What this task involves ->
Update the lines of the material below, replacing "Newsletter" with "Rundbrief" and keeping everything else as it stands. Leave the pictures out of your answer.

(Data for this task)

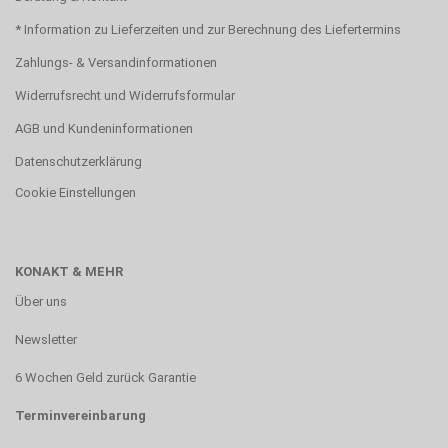
* Information zu Lieferzeiten und zur Berechnung des Liefertermins
Zahlungs- & Versandinformationen
Widerrufsrecht und Widerrufsformular
AGB und Kundeninformationen
Datenschutzerklärung
Cookie Einstellungen
KONAKT & MEHR
Über uns
Newsletter
6 Wochen Geld zurück Garantie
Terminvereinbarung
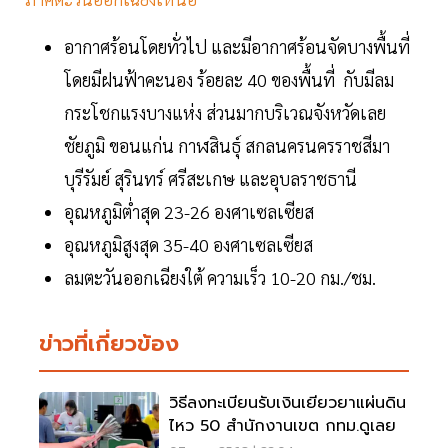
อากาศร้อนโดยทั่วไป และมีอากาศร้อนจัดบางพื้นที่
โดยมีฝนฟ้าคะนอง ร้อยละ 40 ของพื้นที่ กับมีลม
กระโชกแรงบางแห่ง ส่วนมากบริเวณจังหวัดเลย
ชัยภูมิ ขอนแก่น กาฬสินธุ์ สกลนครนครราชสีมา
บุรีรัมย์ สุรินทร์ ศรีสะเกษ และอุบลราชธานี
อุณหภูมิต่ำสุด 23-26 องศาเซลเซียส
อุณหภูมิสูงสุด 35-40 องศาเซลเซียส
ลมตะวันออกเฉียงใต้ ความเร็ว 10-20 กม./ชม.
ข่าวที่เกี่ยวข้อง
วิธีลงทะเบียนรับเงินเยียวยาแผ่นดิน
ไหว 50 สำนักงานเขต กทม.ดูเลย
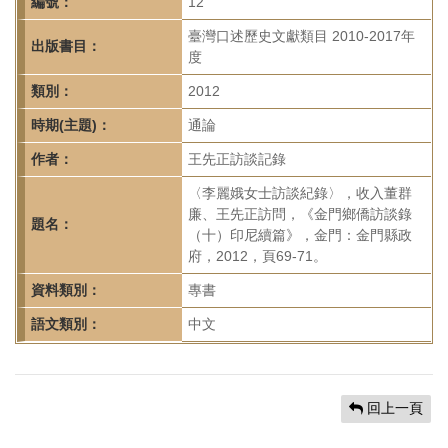
首
編號：
12
頁
臺灣口述歷史文獻類目 2010-2017年
出版書目：
度
類別：
2012
時期(主題)：
通論
作者：
王先正訪談記錄
〈李麗娥女士訪談紀錄〉，收入董群
廉、王先正訪問，《金門鄉僑訪談錄
題名：
（十）印尼續篇》，金門：金門縣政
府，2012，頁69-71。
資料類別：
專書
語文類別：
中文
回上一頁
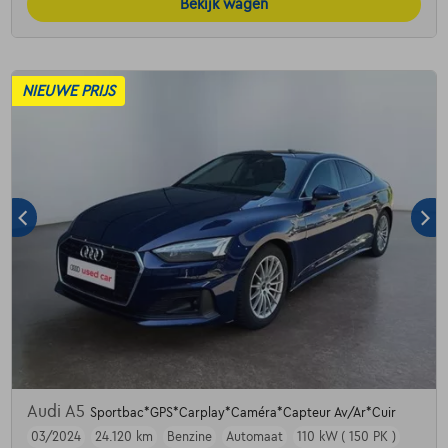
Bekijk wagen
NIEUWE PRIJS
Audi A5
Sportbac*GPS*Carplay*Caméra*Capteur Av/Ar*Cuir
03/2024
24.120 km
Benzine
Automaat
110 kW ( 150 PK )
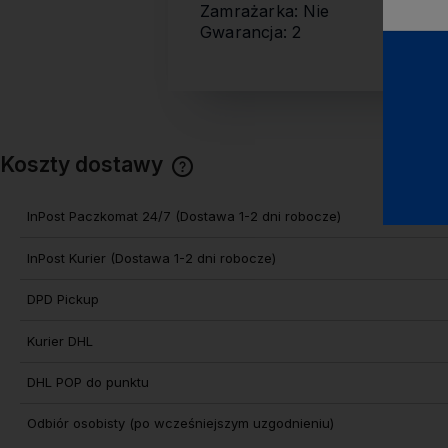
Zamrażarka: Nie
Gwarancja: 2
Koszty dostawy
Cena nie zawiera ewentualnych
InPost Paczkomat 24/7
(Dostawa 1-2 dni robocze)
kosztów płatności
InPost Kurier
(Dostawa 1-2 dni robocze)
DPD Pickup
Kurier DHL
DHL POP do punktu
Odbiór osobisty
(po wcześniejszym uzgodnieniu)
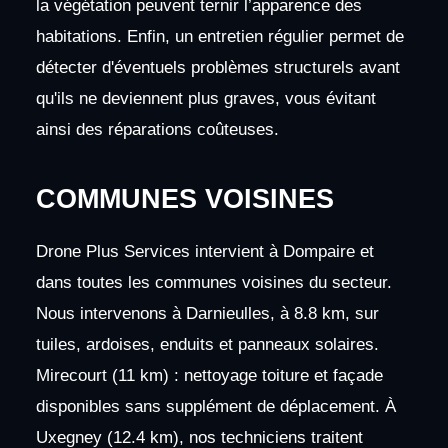
la végétation peuvent ternir l’apparence des
habitations. Enfin, un entretien régulier permet de
détecter d'éventuels problèmes structurels avant
qu'ils ne deviennent plus graves, vous évitant
ainsi des réparations coûteuses.
COMMUNES VOISINES
Drone Plus Services intervient à Dompaire et
dans toutes les communes voisines du secteur.
Nous intervenons à Darnieulles, à 8.8 km, sur
tuiles, ardoises, enduits et panneaux solaires.
Mirecourt (11 km) : nettoyage toiture et façade
disponibles sans supplément de déplacement. À
Uxegney (12.4 km), nos techniciens traitent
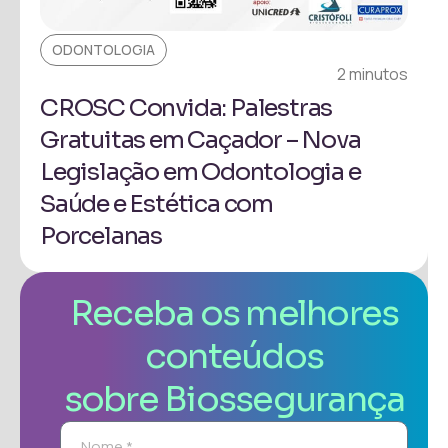
ODONTOLOGIA
2 minutos
CROSC Convida: Palestras
Gratuitas em Caçador – Nova
Legislação em Odontologia e
Saúde e Estética com
Porcelanas
Receba os melhores
conteúdos
sobre Biossegurança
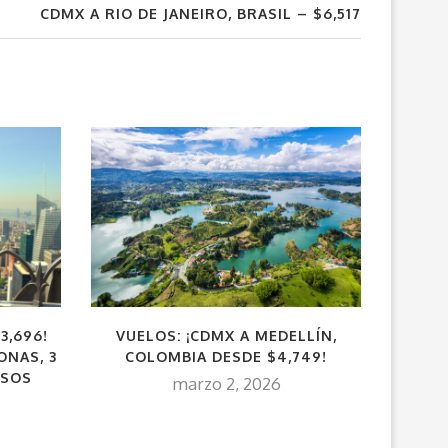
CDMX A RIO DE JANEIRO, BRASIL – $6,517
3,696!
VUELOS: ¡CDMX A MEDELLÍN,
VU
ONAS, 3
COLOMBIA DESDE $4,749!
PO
ESOS
marzo 2, 2026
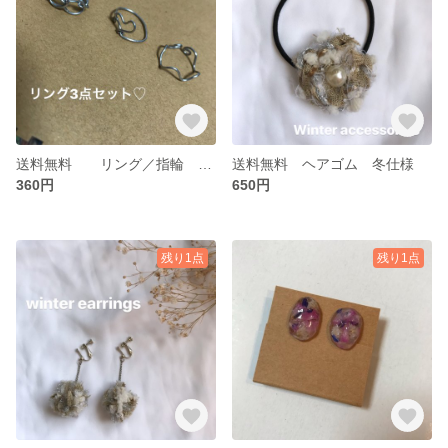
送料無料 リング／指輪 3点セット
送料無料 ヘアゴム 冬仕様
360円
650円
残り1点
残り1点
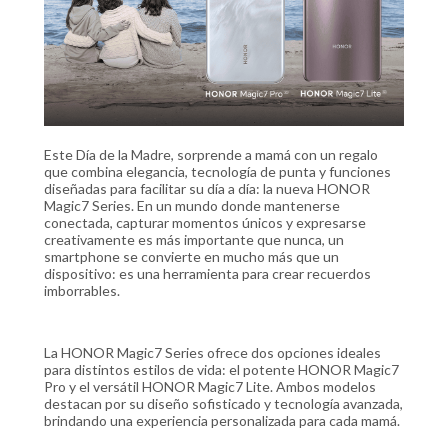
Este Día de la Madre, sorprende a mamá con un regalo
que combina elegancia, tecnología de punta y funciones
diseñadas para facilitar su día a día: la nueva HONOR
Magic7 Series. En un mundo donde mantenerse
conectada, capturar momentos únicos y expresarse
creativamente es más importante que nunca, un
smartphone se convierte en mucho más que un
dispositivo: es una herramienta para crear recuerdos
imborrables.
La HONOR Magic7 Series ofrece dos opciones ideales
para distintos estilos de vida: el potente HONOR Magic7
Pro y el versátil HONOR Magic7 Lite. Ambos modelos
destacan por su diseño sofisticado y tecnología avanzada,
brindando una experiencia personalizada para cada mamá.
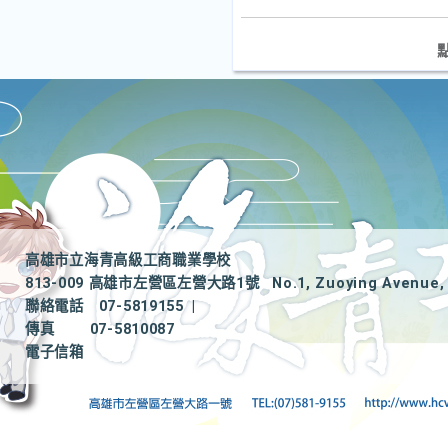
高雄市立海青高級工商職業學校
813-009 高雄市左營區左營大路1號
No.1, Zuoying Avenue, 
聯絡電話
07-5819155
|
傳真
07-5810087
電子信箱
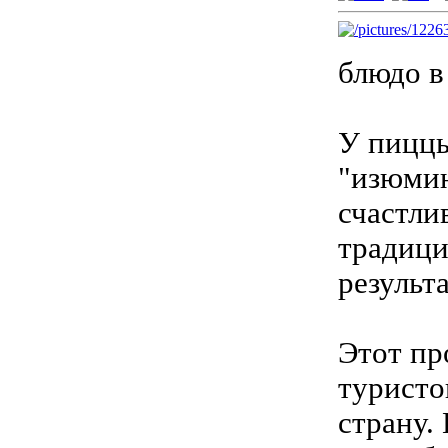
блюдо в
У пиццы
"изюмин
счастли
традици
результ
Этот пр
туристо
страну.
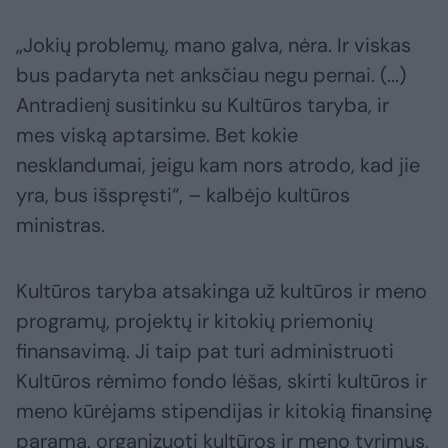
„Jokių problemų, mano galva, nėra. Ir viskas
bus padaryta net anksčiau negu pernai. (...)
Antradienį susitinku su Kultūros taryba, ir
mes viską aptarsime. Bet kokie
nesklandumai, jeigu kam nors atrodo, kad jie
yra, bus išspręsti“, – kalbėjo kultūros
ministras.
Kultūros taryba atsakinga už kultūros ir meno
programų, projektų ir kitokių priemonių
finansavimą. Ji taip pat turi administruoti
Kultūros rėmimo fondo lėšas, skirti kultūros ir
meno kūrėjams stipendijas ir kitokią finansinę
paramą, organizuoti kultūros ir meno tyrimus,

(End Data for this task)

Response ->
* Information zu Lieferzeiten und zur Berechnung des Liefertermins
Zahlungs- & Versandinformationen
Widerrufsrecht und Widerrufsformular
AGB und Kundeninformationen
Datenschutzerklärung
Cookie Einstellungen
KONAKT & MEHR
Über uns
Rundbrief
6 Wochen Geld zurück Garantie
Terminvereinbarung
อากาศร้อนโดยทั่วไป และมีอากาศร้อนจัดบางพื้นที่
โดยมีฝนฟ้าคะนอง ร้อยละ 40 ของพื้นที่ กับมีลม
กระโชกแรงบางแห่ง ส่วนมากบริเวณจังหวัดเลย
ชัยภูมิ ขอนแก่น กาฬสินธุ์ สกลนครนครราชสีมา
บุรีรัมย์ สุรินทร์ ศรีสะเกษ และอุบลราชธานี
อุณหภูมิต่ำสุด 23-26 องศาเซลเซียส
อุณหภูมิสูงสุด 35-40 องศาเซลเซียส
ลมตะวันออกเฉียงใต้ ความเร็ว 10-20 กม./ชม.
ข่าวที่เกี่ยวข้อง
วิธีลงทะเบียนรับเงินเยียวยาแผ่นดิน
ไหว 50 สำนักงานเขต กทม.ดูเลย
首
編號：
12
頁
臺灣口述歷史文獻類目 2010-2017年
出版書目：
度
類別：
2012
時期(主題)：
通論
作者：
王先正訪談記錄
〈李麗娥女士訪談紀錄〉，收入董群
廉、王先正訪問，《金門鄉僑訪談錄
題名：
（十）印尼續篇》，金門：金門縣政
府，2012，頁69-71。
資料類別：
專書
語文類別：
中文
回上一頁
Bekijk wagen
NIEUWE PRIJS
Audi A5
Sportbac*GPS*Carplay*Caméra*Capteur Av/Ar*Cuir
03/2024
24.120 km
Benzine
Automaat
110 kW ( 150 PK )
Zamrażarka: Nie
Gwarancja: 2
Koszty dostawy
Cena nie zawiera ewentualnych
InPost Paczkomat 24/7
(Dostawa 1-2 dni robocze)
kosztów płatności
InPost Kurier
(Dostawa 1-2 dni robocze)
DPD Pickup
Kurier DHL
DHL POP do punktu
Odbiór osobisty
(po wcześniejszym uzgodnieniu)
la végétation peuvent ternir l’apparence des
habitations. Enfin, un entretien régulier permet de
détecter d'éventuels problèmes structurels avant
qu'ils ne deviennent plus graves, vous évitant
ainsi des réparations coûteuses.
COMMUNES VOISINES
Drone Plus Services intervient à Dompaire et
dans toutes les communes voisines du secteur.
Nous intervenons à Darnieulles, à 8.8 km, sur
tuiles, ardoises, enduits et panneaux solaires.
Mirecourt (11 km) : nettoyage toiture et façade
disponibles sans supplément de déplacement. À
Uxegney (12.4 km), nos techniciens traitent
ODONTOLOGIA
2 minutos
CROSC Convida: Palestras
Gratuitas em Caçador – Nova
Legislação em Odontologia e
Saúde e Estética com
Porcelanas
Receba os melhores
conteúdos
sobre Biossegurança
CDMX A RIO DE JANEIRO, BRASIL – $6,517
3,696!
VUELOS: ¡CDMX A MEDELLÍN,
VU
ONAS, 3
COLOMBIA DESDE $4,749!
PO
ESOS
marzo 2, 2026
送料無料 リング／指輪 3点セット
送料無料 ヘアゴム 冬仕様
360円
650円
残り1点
残り1点
Este Día de la Madre, sorprende a mamá con un regalo
que combina elegancia, tecnología de punta y funciones
diseñadas para facilitar su día a día: la nueva HONOR
Magic7 Series. En un mundo donde mantenerse
conectada, capturar momentos únicos y expresarse
creativamente es más importante que nunca, un
smartphone se convierte en mucho más que un
dispositivo: es una herramienta para crear recuerdos
imborrables.
La HONOR Magic7 Series ofrece dos opciones ideales
para distintos estilos de vida: el potente HONOR Magic7
Pro y el versátil HONOR Magic7 Lite. Ambos modelos
destacan por su diseño sofisticado y tecnología avanzada,
brindando una experiencia personalizada para cada mamá.
高雄市立海青高級工商職業學校
813-009 高雄市左營區左營大路1號
No.1, Zuoying Avenue, 
聯絡電話
07-5819155
|
傳真
07-5810087
電子信箱
блюдо в
У пиццы
"изюмин
счастли
традици
результ
Этот пр
туристо
страну.
„Jokių problemų, mano galva, nėra. Ir viskas
bus padaryta net anksčiau negu pernai. (...)
Antradienį susitinku su Kultūros taryba, ir
mes viską aptarsime. Bet kokie
nesklandumai, jeigu kam nors atrodo, kad jie
yra, bus išspręsti“, – kalbėjo kultūros
ministras.
Kultūros taryba atsakinga už kultūros ir meno
programų, projektų ir kitokių priemonių
finansavimą. Ji taip pat turi administruoti
Kultūros rėmimo fondo lėšas, skirti kultūros ir
meno kūrėjams stipendijas ir kitokią finansinę
paramą, organizuoti kultūros ir meno tyrimus,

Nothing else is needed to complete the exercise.